Network analysis is an essential technique that supports the function of a trillion-dollar industry. No matter if you work in Apple, Microsoft, Alibaba or ByteDance, you will encounter challenges where you can apply network methods to solve problems. Networks can be helpful in the areas of marketing, recommendation, prediction, budgeting, market needs, strategy, containment of negative events, opinion research, and product development.

This course is about extracting knowledge, structure from massive networks. Students will learn to understand and make predictions about how people behave, and how networks can be analyzed to build more effective systems and markets.

Q&A

Q: How does network analytics help us determine the market efficiency in finance?

The course is divided into three parts. The first part is based on social networks and network structures, not only social but also information networks. The second part talks about dynamics, how phenomena take place over networks. The third part is entirely about markets, which is a complex topic, because there are many different markets that we will deal with in this course. For example, the stock market is a network of players investing, buying, selling. Thus, if you understand the structure of this market, and how one player influences the other, you will see how these cascaded events influence the price of the stock. Another example is auction theory, which is the subject of the nobel prize in economics this year. Auction theory is what we use when we invest in the stock markets. This is a broad and very deep topic that we study using network analytics. We will also learn how to use networks to maximize benefits when we are competing for some advertisement spots in some social media or technological platforms. If you want to put some advertisements on Google search pages, when you type a query, for example NYU, what kind of ads are going to show up when you type NYU also depends upon the interactions of many factors. We will learn how to maximize revenue for the ads placement, and how your ads can attract the most number of users. There are other examples that’s related to market effectiveness and market efficiency that we will see in this class.  

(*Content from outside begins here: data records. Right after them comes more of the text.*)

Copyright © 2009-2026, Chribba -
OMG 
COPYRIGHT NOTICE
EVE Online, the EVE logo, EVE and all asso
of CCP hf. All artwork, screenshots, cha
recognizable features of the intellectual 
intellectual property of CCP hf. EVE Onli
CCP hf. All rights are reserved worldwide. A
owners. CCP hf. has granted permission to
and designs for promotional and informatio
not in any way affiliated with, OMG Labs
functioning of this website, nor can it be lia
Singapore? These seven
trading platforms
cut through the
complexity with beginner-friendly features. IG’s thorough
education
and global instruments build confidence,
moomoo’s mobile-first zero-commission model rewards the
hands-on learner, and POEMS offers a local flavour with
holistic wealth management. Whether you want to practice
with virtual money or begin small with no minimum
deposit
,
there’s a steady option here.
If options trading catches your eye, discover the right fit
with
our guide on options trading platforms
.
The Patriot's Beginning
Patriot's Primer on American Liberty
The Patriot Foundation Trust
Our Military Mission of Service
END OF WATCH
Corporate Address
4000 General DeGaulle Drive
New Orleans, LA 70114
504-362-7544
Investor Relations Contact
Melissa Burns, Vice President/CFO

Q: Network analytics focuses on how business can extract information for optimal results. Can the organizations apply network analytics to assist consumers make optimal decisions?

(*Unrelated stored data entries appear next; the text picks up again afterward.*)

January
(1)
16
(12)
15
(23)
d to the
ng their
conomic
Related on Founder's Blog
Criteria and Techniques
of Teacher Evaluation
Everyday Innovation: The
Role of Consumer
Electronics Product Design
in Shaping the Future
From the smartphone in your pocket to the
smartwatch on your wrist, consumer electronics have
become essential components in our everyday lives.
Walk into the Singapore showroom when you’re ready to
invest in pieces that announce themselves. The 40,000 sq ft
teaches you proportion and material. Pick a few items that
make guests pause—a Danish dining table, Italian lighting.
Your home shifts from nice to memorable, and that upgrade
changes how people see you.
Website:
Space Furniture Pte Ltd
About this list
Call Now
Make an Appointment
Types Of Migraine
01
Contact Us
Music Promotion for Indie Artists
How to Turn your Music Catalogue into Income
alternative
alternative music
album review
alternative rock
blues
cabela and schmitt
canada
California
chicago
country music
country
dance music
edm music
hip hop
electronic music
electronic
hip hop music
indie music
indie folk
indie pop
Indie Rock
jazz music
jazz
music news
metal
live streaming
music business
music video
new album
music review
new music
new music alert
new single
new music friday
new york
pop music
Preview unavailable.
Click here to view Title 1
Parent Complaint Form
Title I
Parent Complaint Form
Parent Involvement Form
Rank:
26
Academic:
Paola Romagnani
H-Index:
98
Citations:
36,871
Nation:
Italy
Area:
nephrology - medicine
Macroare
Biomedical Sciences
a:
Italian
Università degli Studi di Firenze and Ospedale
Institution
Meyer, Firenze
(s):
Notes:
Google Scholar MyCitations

Whenever you buy something online, the websites will show you the related products. The way Amazon, Taobao and all these platforms do that is they employ social networks and also broader networks. They are going to see whenever somebody buys product A, they also buy product B. So in a way, these two products are connected. So you can form a network of products, we call it a co-purchase network. And also you can analyze networks of people. If two people always buy similar items, I can say they are similar, and may be interested in similar products. So the recommendation systems, the ones you interact on the web, are based on social network analysis. There are algorithms we are going to study in the class, they are very powerful. You’ll see that not only does it help consumers discover what they want to buy, but also helps these companies increase revenue.

Q: Which programming language do we usually use for network analytics?

In this course we primarily use Python, since it’s a very flexible language. Using Python, you will have the tools to extract data from everywhere, from a database, from the web, by extracting information from web pages, etc. Python also allows you to restructure the data for analysis, and, more importantly, it implements powerful data structures and algorithms for network analytics. Having said that, you can use any language to analyze networks. Another popular option is to use the R programming language. There’s a package in R called Igraph, which has all the subroutines to analyze the networks. When speaking of implementing algorithms for production, the C++ language will be used, as it is faster and closer to the hardware, making the computation more efficient. Regardless of the language, what you will learn in this course are the principles, so the transition between the languages will be quite straightforward. But, for the purposes of exercises in the class, we are going to use Python.